Die Gemeinde, die sich in Gracehill ansiedelte, wurde in verschiedene Gruppen eingeteilt. Jeder erhielt seine eigene Wohnstätte und Aufgabe zugewiesen. Hierbei achtete man sehr darauf, möglichst viele Arbeiten innerhalb der Gemeinde selbst erledigen zu lassen. Ziel dahinter: eine möglichst autarke Selbstversorgung der Gemeinde und ihrer Mitglieder.
Gracehill: UNESCO Weltkulturerbe
Ähnlich zu Gracehill entstanden weltweit weitere Mustersiedlungen nach dem Bauschema der Herrnhuter Brüdergemeinde. Gemeinsam bestrebten sie, die Geschichte der Gemeinden, ihre Siedlungsplanung und Architektur unter den Schutz der UNESCO zu stellen. Ihnen voran schritt die Siedlung der Herrnhuter Brüdergemeinde im dänischen Christiansfeld.
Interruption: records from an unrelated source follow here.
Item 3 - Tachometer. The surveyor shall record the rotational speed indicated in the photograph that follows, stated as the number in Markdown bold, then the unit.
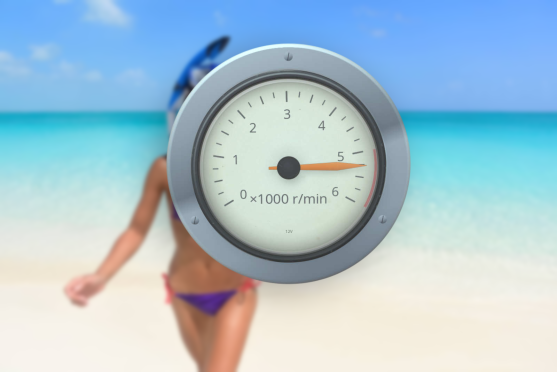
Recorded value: **5250** rpm
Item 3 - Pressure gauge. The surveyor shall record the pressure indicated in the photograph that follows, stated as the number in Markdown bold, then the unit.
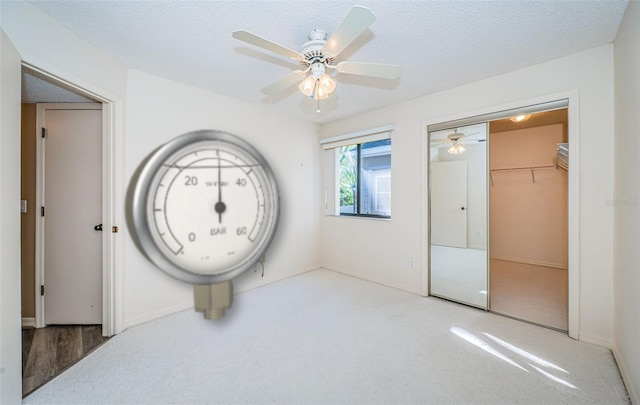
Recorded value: **30** bar
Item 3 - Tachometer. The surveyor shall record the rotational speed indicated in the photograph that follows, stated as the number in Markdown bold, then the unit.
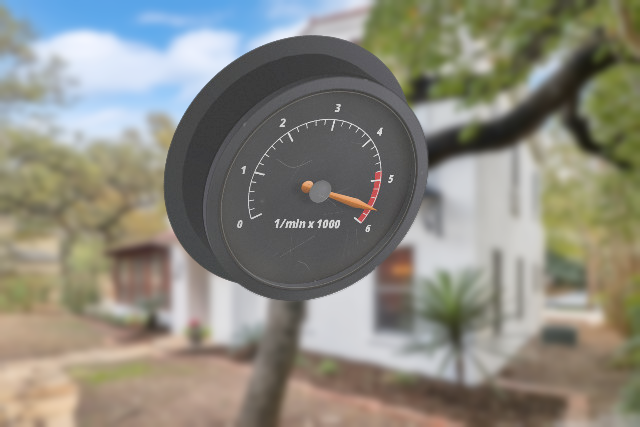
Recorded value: **5600** rpm
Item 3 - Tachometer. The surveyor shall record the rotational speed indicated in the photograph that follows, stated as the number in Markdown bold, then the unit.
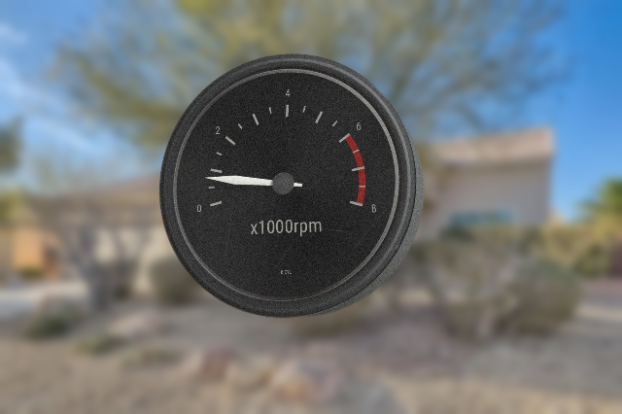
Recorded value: **750** rpm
Die UNESCO (United Nations Educational, Scientific and Cultural Organisation) verlieh ihr in 2015 die Auszeichnung als Weltkulturerbe. In 2024 folgten neben Gracehill auch die Siedlungen in Bethlehem, Vereinigte Staaten, und in Herrnhut in Deutschland. Seit der Statusverleihung durch die UNESCO ist Gracehill neben dem Giant’s Causeway die zweite Welterbestätte im Norden Irlands. Insgesamt befinden sich nun vier Welterbestätten auf der Grünen Insel: Das Boyne Valley, der Giant’s Causeway, Skellig Michael sowie Gracehill.